DIVISADERO? There is a street of that name in San Francisco, where Anna apparently lived for a while, but the novel does not take place there. The sense of the word as "division" or "break" is obviously appropriate for this family parted by passion and scattered through space. But Anna points out that the word may also derive from the Spanish "divisar," to look at something from a distance. By the end of the book, Anna is indeed looking on from a distance, exploring her life in art, as Nietzsche once said, so as not to be destroyed by the truth. This is essentially what any great novelist does, and with it Ondaatje invites the reader into the heart of his craft. Yet he gives us an even greater gift; by avoiding literal connections between his two stories, but instead inspiring our imagination and trusting us to find our own parallels, he gets us not only to read his words as a poet, but to think and feel as poets in ourselves.
From one of the greatest living authors on the planet, 'Divisadero' rates close to his best, 'In the Skin of A Lion'. Ondaatje has an ability bettered by no other to get into the skin of his characters and under the skin of any reader fortunate enough to enter his world of the extraordinary fashioned from the not so ordinary. Emotion and texture, words as the carrier, are his tools, and have no doubt he is a master.

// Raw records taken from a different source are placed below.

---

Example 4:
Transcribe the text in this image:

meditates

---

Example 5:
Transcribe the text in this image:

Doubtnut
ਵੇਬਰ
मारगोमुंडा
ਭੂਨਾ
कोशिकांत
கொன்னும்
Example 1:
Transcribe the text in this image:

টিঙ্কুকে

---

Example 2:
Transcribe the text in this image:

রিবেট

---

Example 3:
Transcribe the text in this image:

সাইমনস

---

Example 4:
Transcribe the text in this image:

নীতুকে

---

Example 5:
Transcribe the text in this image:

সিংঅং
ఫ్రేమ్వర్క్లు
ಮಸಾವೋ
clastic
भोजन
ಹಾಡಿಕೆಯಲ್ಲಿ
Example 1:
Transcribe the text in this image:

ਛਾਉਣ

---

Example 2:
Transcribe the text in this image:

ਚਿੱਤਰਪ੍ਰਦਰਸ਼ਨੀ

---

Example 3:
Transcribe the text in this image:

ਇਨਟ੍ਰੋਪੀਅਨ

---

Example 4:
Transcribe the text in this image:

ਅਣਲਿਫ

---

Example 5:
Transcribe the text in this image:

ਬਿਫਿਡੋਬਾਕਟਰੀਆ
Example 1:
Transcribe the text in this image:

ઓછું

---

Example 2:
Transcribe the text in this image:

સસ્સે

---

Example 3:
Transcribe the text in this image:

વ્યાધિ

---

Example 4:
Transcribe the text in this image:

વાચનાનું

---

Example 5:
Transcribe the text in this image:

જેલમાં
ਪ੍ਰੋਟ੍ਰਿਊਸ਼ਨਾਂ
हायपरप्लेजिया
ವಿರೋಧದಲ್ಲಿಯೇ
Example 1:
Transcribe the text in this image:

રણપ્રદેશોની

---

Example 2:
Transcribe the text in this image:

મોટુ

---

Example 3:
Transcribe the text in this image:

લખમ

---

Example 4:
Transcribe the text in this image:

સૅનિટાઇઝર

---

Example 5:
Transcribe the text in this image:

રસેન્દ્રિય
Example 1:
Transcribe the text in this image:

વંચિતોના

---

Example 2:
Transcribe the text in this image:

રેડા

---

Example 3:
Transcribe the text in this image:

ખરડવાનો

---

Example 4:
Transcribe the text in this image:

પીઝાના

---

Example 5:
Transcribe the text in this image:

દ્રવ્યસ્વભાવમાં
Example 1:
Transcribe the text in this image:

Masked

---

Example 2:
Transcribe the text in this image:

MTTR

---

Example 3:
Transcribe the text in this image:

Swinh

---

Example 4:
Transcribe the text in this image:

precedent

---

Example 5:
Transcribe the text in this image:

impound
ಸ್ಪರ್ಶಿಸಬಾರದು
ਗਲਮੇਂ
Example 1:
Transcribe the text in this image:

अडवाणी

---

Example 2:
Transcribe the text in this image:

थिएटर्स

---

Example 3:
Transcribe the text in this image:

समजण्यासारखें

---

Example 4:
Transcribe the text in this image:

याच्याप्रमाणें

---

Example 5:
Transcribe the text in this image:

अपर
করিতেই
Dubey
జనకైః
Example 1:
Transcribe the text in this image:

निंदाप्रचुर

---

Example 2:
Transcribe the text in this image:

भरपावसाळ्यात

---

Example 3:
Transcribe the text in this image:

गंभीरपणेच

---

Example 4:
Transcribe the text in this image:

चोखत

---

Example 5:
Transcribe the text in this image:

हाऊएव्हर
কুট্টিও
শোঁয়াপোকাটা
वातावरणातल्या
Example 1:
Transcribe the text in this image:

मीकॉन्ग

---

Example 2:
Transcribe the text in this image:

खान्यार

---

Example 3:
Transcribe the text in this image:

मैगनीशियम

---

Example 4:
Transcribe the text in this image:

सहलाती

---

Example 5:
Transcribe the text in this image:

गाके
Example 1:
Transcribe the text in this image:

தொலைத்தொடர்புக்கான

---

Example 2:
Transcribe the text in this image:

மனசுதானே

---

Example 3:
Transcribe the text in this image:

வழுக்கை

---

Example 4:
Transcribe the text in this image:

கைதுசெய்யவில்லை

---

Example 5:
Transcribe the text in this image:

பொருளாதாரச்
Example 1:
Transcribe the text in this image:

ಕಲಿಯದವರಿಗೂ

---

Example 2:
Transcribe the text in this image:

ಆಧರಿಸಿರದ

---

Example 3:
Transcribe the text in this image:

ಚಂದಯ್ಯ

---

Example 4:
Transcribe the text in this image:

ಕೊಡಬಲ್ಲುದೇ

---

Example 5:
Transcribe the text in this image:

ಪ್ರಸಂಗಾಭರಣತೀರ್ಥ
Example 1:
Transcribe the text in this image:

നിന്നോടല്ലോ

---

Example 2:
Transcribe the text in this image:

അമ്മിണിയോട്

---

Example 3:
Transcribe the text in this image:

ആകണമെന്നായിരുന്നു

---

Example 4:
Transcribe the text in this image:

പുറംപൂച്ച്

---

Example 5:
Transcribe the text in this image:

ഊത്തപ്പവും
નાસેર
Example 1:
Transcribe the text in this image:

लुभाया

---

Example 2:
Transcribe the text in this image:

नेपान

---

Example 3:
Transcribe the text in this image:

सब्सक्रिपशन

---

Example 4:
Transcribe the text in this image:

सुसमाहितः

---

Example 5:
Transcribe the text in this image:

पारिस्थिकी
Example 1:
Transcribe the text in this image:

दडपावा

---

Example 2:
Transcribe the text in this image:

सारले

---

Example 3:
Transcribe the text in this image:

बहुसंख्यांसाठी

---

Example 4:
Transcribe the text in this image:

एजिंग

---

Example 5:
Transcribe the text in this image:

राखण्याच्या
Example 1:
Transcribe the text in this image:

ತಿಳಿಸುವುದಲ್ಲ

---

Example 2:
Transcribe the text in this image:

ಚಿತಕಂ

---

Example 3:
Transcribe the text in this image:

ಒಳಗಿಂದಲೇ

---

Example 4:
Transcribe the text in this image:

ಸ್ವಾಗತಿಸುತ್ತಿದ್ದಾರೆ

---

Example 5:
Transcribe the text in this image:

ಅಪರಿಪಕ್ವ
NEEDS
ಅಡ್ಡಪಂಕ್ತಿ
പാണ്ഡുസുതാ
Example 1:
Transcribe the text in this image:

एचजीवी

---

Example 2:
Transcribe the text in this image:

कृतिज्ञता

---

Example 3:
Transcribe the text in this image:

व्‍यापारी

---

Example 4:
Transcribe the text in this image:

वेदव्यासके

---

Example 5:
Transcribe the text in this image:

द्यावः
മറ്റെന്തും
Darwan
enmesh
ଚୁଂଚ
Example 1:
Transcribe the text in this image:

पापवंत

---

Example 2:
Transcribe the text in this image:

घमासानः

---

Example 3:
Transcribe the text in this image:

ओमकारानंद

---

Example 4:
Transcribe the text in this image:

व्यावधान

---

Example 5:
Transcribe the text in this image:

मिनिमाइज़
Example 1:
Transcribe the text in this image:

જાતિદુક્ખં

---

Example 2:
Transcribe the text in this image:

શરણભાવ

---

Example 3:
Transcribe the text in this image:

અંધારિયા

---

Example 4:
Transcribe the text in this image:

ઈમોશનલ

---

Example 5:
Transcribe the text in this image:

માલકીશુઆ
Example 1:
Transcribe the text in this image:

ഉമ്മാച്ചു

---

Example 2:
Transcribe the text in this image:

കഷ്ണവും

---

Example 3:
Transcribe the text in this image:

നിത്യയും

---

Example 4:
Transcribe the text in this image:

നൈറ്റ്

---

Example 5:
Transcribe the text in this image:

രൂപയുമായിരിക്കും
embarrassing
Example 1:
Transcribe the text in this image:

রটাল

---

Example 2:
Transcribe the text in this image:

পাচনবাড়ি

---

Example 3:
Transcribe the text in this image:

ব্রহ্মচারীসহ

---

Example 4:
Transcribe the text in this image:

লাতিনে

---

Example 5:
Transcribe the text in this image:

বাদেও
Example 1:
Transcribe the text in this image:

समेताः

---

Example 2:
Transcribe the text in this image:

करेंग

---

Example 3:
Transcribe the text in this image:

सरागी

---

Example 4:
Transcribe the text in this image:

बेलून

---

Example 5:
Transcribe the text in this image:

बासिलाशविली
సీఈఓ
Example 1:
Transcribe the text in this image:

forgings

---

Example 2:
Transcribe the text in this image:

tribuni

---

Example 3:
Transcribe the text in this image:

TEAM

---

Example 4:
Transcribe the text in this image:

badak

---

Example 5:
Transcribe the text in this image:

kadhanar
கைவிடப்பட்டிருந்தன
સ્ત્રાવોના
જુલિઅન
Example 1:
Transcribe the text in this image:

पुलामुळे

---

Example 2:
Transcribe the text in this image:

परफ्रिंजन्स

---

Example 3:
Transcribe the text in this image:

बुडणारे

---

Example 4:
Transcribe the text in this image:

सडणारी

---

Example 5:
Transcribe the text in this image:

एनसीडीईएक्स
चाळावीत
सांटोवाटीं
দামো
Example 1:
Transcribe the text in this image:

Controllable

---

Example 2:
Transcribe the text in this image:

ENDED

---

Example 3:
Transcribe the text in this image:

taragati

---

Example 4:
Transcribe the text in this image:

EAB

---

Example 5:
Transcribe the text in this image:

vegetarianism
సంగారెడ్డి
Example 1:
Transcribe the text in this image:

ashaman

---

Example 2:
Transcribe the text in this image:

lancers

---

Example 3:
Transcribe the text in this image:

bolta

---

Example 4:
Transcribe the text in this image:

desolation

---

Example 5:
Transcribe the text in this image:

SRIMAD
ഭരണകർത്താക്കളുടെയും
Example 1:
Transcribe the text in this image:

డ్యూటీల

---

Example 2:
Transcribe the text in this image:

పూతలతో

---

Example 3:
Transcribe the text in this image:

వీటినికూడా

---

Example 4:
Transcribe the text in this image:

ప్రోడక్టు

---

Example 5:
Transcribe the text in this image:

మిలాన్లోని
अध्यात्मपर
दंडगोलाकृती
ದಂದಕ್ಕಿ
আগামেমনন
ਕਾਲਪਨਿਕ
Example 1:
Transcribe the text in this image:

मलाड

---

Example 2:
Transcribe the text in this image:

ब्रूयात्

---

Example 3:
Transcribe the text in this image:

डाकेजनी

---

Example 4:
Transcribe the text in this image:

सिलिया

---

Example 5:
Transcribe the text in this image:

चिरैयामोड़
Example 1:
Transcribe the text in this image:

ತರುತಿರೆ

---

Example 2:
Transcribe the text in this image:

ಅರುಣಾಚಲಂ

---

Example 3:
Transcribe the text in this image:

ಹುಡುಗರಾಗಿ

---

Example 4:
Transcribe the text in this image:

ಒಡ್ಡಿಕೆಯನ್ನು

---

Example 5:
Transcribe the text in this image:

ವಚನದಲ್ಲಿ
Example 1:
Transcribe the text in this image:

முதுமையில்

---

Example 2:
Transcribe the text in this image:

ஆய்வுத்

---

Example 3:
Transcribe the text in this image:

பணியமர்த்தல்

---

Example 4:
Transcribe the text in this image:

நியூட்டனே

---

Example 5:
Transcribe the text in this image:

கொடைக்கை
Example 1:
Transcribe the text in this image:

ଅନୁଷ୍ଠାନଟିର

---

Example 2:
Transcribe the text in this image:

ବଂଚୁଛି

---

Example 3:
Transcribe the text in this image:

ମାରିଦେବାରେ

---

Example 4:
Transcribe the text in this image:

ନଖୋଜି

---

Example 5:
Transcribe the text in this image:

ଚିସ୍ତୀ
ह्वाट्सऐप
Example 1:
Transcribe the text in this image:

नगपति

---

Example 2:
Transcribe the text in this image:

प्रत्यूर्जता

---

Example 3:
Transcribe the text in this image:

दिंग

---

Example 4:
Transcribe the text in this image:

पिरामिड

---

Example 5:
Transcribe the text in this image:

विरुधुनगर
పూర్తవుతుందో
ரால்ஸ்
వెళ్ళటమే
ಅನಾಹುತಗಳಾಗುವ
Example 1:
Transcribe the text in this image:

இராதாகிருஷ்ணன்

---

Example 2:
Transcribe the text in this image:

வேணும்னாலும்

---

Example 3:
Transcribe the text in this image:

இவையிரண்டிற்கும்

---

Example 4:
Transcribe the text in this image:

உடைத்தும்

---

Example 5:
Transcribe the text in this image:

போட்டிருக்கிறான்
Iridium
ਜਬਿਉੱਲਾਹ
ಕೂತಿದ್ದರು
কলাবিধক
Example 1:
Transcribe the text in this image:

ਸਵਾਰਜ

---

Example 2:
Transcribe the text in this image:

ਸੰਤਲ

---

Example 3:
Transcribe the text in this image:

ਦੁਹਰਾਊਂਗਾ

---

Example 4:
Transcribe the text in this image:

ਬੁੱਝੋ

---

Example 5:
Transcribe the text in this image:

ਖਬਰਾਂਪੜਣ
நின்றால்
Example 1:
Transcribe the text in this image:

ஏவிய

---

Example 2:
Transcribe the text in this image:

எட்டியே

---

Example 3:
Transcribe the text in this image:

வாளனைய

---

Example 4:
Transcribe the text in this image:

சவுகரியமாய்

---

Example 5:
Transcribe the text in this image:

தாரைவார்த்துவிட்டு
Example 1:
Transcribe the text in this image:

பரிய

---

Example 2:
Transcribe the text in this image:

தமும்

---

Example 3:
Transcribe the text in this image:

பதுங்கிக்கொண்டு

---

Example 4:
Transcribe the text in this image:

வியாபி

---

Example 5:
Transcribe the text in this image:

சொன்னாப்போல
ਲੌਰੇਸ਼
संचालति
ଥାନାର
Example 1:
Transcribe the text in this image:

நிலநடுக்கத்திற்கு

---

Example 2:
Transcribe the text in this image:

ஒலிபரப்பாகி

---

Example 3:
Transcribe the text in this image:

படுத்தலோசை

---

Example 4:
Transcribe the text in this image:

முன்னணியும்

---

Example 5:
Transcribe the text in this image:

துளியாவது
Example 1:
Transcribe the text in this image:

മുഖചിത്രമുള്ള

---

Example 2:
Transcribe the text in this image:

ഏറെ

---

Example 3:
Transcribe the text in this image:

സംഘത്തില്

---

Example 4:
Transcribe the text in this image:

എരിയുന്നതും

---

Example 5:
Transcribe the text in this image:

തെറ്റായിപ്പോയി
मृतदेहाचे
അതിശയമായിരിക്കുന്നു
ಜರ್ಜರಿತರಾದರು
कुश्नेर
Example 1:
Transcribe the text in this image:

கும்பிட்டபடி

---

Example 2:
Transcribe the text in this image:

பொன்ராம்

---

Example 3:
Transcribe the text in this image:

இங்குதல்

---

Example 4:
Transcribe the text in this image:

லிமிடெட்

Disaster throws a boy, Coop, into the hard life of a rural family, a father with twin girls, in 70s California, a world that feels more like early Cormac McCarthy than Frisco's Haight-Ashbury. A kind of romance, a tenderness of dispossession, causes a terrible incident and their lives are split asunder. One sister becomes a librarian and tunnels into the life of a 19th C French writer's fragmented life, Coop becomes a small time pro gambler run foul of a syndicate, the other twin (perhaps) a pawn in their game of entrapment. What comes haphazardly together again reveals the damaged destinies of family, of the twin hearts, of history, chance, and the ties that blind.
Had to force myself to finish this for book group. It is really two separate stories, or books. You read one "book" about a person, then that one is left hanging and you're on to the next. Some characters, you never found out what eventually became of them. So annoying, because Ondaatje can certainly write, and the reader starts off feeling quite engaged with these people. A great disappointment.